When they reached the crust, Power-Pack slid aside the low gate and moved back. Steel-Slicer paused, then glided off onto the crust of Egg.
"I have returned," Admiral Steel-Slicer declared softly into the warm, yellow-white crust. He paused as the others flowed off the elevator to surround him on all sides, awed by their return to their homeland. Then he spoke.

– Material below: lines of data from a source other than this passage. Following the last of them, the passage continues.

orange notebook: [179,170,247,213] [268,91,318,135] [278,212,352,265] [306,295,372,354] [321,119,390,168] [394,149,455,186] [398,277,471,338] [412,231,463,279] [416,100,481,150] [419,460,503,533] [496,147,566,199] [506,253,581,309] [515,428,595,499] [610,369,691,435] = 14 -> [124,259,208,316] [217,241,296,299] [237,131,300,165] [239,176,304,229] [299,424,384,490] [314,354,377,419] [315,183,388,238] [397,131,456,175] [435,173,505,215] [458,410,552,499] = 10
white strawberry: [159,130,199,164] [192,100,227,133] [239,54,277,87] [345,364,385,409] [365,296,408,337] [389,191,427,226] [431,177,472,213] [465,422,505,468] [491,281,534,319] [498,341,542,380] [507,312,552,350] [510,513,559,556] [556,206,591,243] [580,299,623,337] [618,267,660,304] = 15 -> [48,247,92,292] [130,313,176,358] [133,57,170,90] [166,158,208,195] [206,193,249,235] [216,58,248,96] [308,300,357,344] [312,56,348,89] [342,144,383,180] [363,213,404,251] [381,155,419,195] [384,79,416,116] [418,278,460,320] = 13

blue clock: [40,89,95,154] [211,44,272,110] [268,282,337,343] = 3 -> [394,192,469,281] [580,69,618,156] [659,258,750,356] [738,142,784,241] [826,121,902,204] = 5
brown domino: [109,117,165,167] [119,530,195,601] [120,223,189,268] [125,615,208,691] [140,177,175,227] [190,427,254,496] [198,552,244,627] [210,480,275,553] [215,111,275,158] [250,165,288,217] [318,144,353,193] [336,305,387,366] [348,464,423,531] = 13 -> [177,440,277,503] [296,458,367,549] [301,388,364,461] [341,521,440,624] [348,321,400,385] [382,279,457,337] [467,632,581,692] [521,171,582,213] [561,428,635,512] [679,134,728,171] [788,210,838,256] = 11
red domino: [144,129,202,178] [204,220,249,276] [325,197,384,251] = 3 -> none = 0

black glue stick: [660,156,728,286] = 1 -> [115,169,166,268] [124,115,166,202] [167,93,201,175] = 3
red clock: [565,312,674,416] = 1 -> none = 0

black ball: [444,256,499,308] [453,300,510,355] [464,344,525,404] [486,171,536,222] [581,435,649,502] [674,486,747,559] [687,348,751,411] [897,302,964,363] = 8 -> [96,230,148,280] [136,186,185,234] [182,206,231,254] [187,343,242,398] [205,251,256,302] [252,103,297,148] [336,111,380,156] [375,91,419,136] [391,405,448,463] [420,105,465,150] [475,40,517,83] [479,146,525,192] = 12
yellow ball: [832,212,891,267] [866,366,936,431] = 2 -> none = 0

"Call me Admiral Steel-Slicer no longer," he said. "I used to be called Star-Glider, but from now on call me Crust-Crawler. For I am tired of space, and I am tired of rejuvenations. I shall stay here until I flow."
Letter-Reader was tending one of his remaining food Slinks, which had been acting sick. He pulled in his normal, dark red eyes and allowed only his three pink eyes to scan the creature. The ultra-red glow from one side of the food Slink indicated a problem. Thankful that his speckle-vision had saved another of the herd, he held it down, reached into one of its feeding pouches, and took out a number of small pebbles that the stupid creature had mistaken for ground nuts. Then he set the food Slink back to grazing.